====== Study text

# New to hydro



## xjae1x (Sep 10, 2011)

Hi there. This would be my first attempt at growing hydroponically.
I could use all the help possible starting from setup - curing.
Need advice from start to finish so if any experts out there are willing to help out a beginner it would be appreciated.

not sure where to start. 
thinking of doing dwc
area = 3ft x 4ft x 5ft

thanks guys


----------



## Hushpuppy (Sep 10, 2011)

Welcome to the group. I suspect you caroused the forum before joining so you know that there are lots of folks here that are committed to this awsome hobby, and you will find we are very passionate about growing and helping others who wish to grow.  

That being said, There is a lot to know about growing hydroponically, but at the same time, I believe it is easier than growing in soil. The great thing about growing in hydro is everything happens fast and is micromanagable. The bad thing about hydro is that everything happens fast and is micromanagable. :hubba: 

The first step is to learn all you can(read, read, read) about growing MJ as it is never as simple or easy as sooomany people think. MJ is a finicky but tuff plant, and once you learn how to read the plant, you will be ahead on growing it.

The second thing is to decide how big a grow you want to have. You say you want to use a 12sqft area by 5ft high? That will work fine but it will take some work to stay short with the plants. The grow planters at the bottom and lighting fixtures at the top will limit you to about 3ft of vertical grow space. Still quite doable.

There are several options for hydro, since you said DWC I have to assume you have already looked into the different types and like DWC for its simplicity. I grow in a variation of DWC myself. There are several things to decide on. The first is the type of medium(hydroton, leca, cococoir, Rockwool). Most folks who do DWC typically use rockwool cubes in hydroton or leca.

The next thing is lighting. You will need blue spectrum(6500K) lighting for veg and orenge/red spectrum(2000-3000K) lighting for flowering. You will need to give them at least 3000lumens of light energy for veg, and at least 5000lumens of light energy for flower. This means that for your 12sqft you will need lights that produce at least 36,000 lumens of veg light and lights that produce 60,000 lumens of flower light.

A lot of us have found that the new T5HO flourescent light fixtures work very well for vegging, and you can get them in fixtures from single 2ft units all the way to 8bulb fixtures 4ft long that produce 40,000lumens.   And for flowering a most of us use high pressure sodium lights in ventable fixtures so that the bulbs can be cooled. I would recommend that if you really want to grow some short potent plants then you need to get one 600wHPS in a "cooltube". This will produce between 80-95,000lumens which will really do it nicely.

============

▶ [Work to complete]:
Please list every type of growing medium named in the hydro forum thread. The material that comes next has no connection to the hydro forum thread.

====== Extracted entries

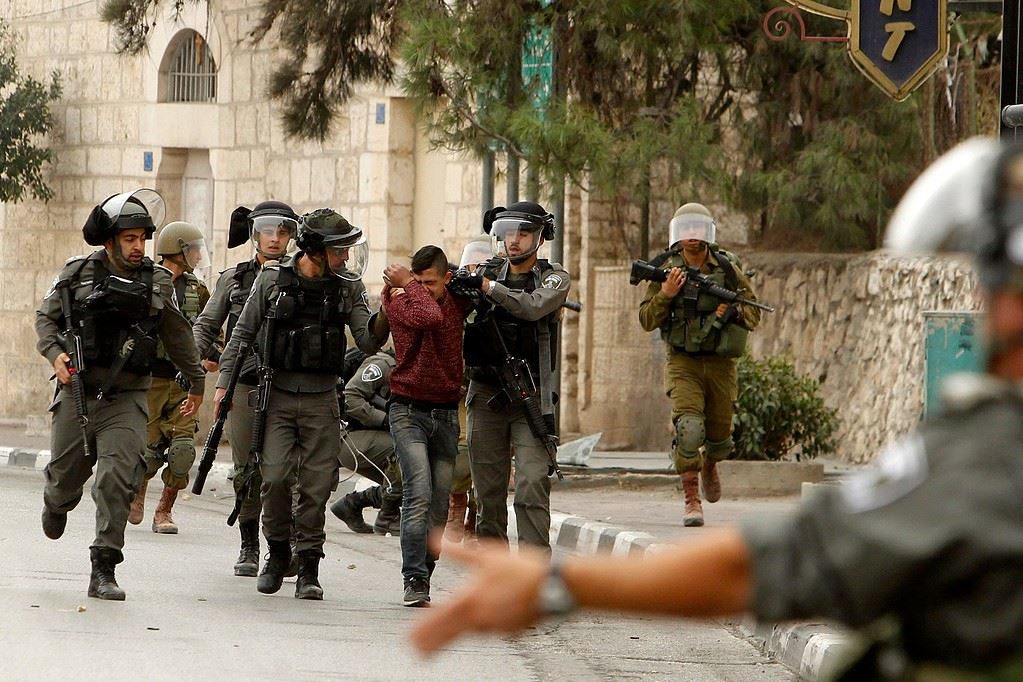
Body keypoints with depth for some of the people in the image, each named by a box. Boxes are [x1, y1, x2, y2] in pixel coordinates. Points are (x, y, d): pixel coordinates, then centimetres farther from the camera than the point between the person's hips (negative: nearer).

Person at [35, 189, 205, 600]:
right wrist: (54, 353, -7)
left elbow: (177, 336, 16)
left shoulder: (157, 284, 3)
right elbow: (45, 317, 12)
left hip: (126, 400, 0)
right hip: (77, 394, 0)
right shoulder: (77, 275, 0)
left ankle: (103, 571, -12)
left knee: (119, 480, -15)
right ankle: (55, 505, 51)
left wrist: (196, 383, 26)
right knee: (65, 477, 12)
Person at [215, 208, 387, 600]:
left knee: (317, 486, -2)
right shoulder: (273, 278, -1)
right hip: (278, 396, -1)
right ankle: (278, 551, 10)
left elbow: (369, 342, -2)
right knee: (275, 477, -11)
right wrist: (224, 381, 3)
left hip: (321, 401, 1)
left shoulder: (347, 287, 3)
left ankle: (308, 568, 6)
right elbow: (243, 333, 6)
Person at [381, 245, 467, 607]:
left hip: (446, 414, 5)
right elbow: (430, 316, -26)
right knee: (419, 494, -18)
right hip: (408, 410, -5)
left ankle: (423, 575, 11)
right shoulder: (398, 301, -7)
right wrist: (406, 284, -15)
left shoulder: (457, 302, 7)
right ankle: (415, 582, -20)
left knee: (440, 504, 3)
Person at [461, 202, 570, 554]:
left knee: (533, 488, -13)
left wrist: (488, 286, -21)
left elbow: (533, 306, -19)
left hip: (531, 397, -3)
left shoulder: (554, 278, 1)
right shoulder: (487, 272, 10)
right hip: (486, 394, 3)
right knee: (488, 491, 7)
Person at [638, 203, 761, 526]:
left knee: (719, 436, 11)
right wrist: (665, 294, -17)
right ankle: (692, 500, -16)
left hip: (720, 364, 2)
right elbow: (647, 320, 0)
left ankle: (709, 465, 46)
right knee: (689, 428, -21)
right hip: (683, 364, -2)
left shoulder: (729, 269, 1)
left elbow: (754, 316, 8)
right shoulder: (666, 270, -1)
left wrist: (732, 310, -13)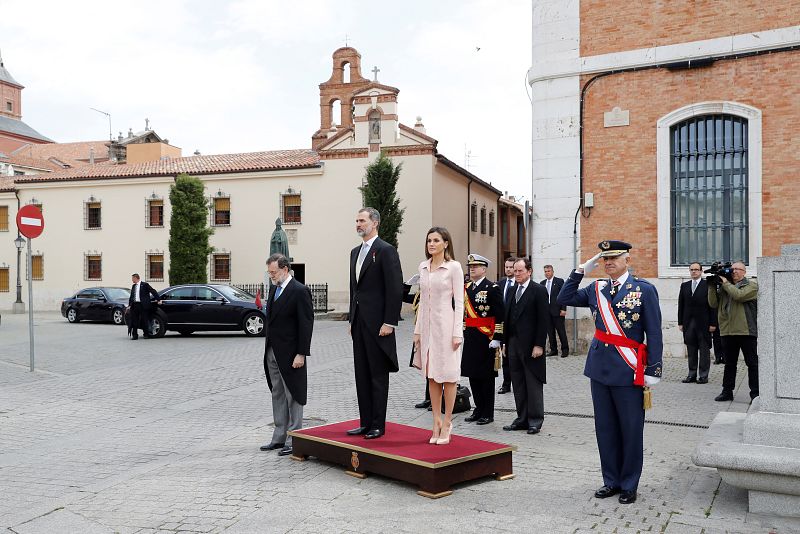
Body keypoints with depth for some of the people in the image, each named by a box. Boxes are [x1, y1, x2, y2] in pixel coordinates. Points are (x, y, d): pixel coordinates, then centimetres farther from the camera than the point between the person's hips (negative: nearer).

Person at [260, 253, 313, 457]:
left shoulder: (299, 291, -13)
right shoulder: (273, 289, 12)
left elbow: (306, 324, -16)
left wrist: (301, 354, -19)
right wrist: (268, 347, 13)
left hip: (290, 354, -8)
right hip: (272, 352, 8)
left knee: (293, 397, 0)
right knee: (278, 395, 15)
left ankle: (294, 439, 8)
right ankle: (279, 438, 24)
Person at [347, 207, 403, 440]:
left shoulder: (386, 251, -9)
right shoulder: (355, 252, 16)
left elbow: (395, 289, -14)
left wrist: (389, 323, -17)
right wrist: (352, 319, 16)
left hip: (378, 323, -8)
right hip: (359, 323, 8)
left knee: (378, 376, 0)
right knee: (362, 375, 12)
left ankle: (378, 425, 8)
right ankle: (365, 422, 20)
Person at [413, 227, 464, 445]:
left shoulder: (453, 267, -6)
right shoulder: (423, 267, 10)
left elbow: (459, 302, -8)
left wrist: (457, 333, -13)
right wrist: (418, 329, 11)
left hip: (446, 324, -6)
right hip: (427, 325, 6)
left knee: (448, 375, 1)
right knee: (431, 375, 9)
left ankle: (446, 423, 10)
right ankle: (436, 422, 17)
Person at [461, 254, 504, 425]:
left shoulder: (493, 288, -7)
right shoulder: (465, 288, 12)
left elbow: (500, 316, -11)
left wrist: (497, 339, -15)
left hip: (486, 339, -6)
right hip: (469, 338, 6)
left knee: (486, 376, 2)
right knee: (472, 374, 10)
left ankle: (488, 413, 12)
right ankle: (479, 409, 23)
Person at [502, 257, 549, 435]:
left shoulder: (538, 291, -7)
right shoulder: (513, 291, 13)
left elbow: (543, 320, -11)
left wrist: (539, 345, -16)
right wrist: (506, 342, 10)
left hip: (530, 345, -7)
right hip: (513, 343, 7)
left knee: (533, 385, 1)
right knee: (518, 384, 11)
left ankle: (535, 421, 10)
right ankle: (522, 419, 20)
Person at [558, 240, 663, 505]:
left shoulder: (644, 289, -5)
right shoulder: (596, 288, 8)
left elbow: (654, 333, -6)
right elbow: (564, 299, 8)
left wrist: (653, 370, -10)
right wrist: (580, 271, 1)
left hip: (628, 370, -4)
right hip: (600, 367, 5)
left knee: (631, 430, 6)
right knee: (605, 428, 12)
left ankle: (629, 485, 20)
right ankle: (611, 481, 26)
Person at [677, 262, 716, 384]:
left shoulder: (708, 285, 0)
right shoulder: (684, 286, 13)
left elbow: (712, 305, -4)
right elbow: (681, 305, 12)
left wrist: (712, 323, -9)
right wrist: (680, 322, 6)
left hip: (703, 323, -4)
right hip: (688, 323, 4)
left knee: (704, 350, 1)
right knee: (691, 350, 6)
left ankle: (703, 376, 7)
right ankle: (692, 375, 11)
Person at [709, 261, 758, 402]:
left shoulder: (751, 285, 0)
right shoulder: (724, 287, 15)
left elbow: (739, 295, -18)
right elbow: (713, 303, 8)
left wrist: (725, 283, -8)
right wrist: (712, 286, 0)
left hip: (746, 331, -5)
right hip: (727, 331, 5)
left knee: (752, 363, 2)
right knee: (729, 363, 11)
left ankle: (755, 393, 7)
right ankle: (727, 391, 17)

============
====== Extracted entries

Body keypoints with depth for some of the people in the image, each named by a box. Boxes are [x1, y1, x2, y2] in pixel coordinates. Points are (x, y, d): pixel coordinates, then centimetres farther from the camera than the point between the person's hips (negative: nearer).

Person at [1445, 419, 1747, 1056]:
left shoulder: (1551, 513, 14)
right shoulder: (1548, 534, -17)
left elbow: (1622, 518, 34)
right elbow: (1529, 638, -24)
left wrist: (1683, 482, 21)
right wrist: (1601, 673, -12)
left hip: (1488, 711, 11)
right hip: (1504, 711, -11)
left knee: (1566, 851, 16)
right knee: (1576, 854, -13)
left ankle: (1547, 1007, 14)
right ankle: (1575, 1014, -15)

============

▶ [Task result]:
Hydroton, leca, cococoir, rockwool